Canada’s top human rights, accessibility, and pay equity commissioners have welcomed the federal government’s new AI for All strategy while warning that artificial intelligence must not deepen existing inequalities.
In a joint statement released on June 8, the Canadian Human Rights Commission, the Office of the Accessibility Commissioner, and the Office of the Pay Equity Commissioner said AI has the potential to improve access to healthcare, public services, scientific research, and economic opportunities. However, they cautioned that poorly designed systems can also reproduce existing discrimination and barriers.
The statement comes days after Prime Minister Mark Carney unveiled AI for All, Canada’s new national artificial intelligence strategy, which aims to position Canada as a global AI leader while emphasizing public trust, economic growth, and digital sovereignty. The government says the strategy could generate 250,000 AI-related jobs, add $200 billion in economic growth, and increase AI adoption among Canadian businesses from roughly 12% today to 60% by 2034.
The strategy is built around three core priorities: trust, opportunity, and sovereignty. It includes investments in domestic computing infrastructure, AI skills training, commercialization support for Canadian companies, stronger privacy protections, and expanded oversight of advanced AI systems. Canada also plans to establish a C$500 million technology growth fund to help domestic AI firms scale while keeping talent and intellectual property inside the country.
Human rights officials said those ambitions must be matched by strong safeguards.
“Artificial intelligence must advance, not undermine, the enjoyment of human rights in Canada,” said Chief Commissioner Charlotte-Anne Malischewski, arguing that governments cannot wait until harms emerge before acting.
The commissioners called for mandatory human-rights impact assessments, stronger oversight, transparent data practices, and meaningful representation of Indigenous peoples, people with disabilities, women, and racialized communities in AI development.

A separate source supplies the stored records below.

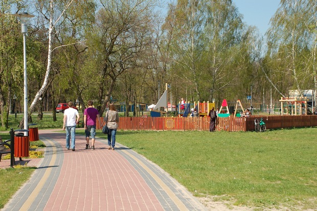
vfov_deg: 18.1
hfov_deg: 27.0
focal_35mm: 75
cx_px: 158
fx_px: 660
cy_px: 106
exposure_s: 1/250
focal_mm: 50
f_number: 8
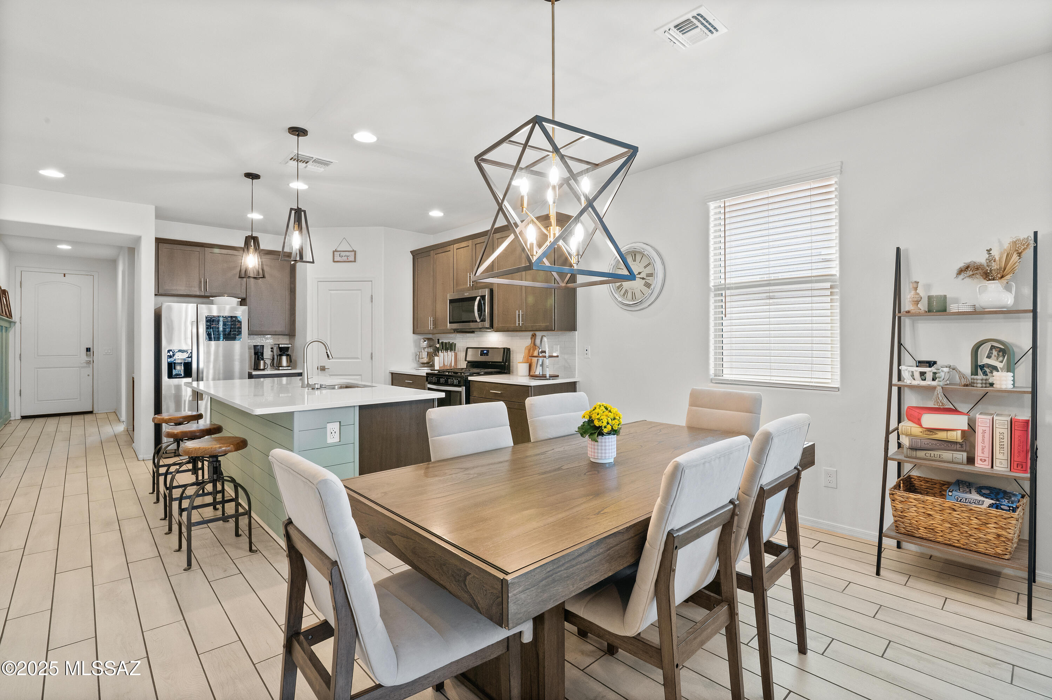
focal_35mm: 16
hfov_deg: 96.8
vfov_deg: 73.7
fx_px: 467
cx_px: 526
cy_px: 350
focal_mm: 16
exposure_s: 1/3
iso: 1000
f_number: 16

They also highlighted concerns about the environmental impact of large-scale AI infrastructure and the potential consequences of workforce disruption.
Accessibility Commissioner Christopher Sutton described AI as potentially “one of the most transformative accessibility tools of our generation,” but stressed that accessibility must be built into systems from the start rather than added later.
The statement reflects a broader debate taking place globally as governments race to invest in artificial intelligence while simultaneously trying to regulate its risks. Canada was an early leader in AI research through institutions such as Mila, the Vector Institute, and Amii, but policymakers have increasingly focused on converting that research advantage into economic growth without sacrificing public trust.
ONEST Take
Many governments are currently framing AI as an economic race. Canada’s approach is notable because it is trying to frame AI as a governance challenge as well.
The real test of “AI for All” will not be how many AI companies Canada creates or how much investment it attracts. It will be whether Canadians can trust that algorithms making decisions about employment, healthcare, housing, benefits, or education are transparent, accountable, and fair.
If Canada succeeds, it could become a model for balancing innovation with rights. If it fails, it risks automating the very inequalities it says it wants to solve.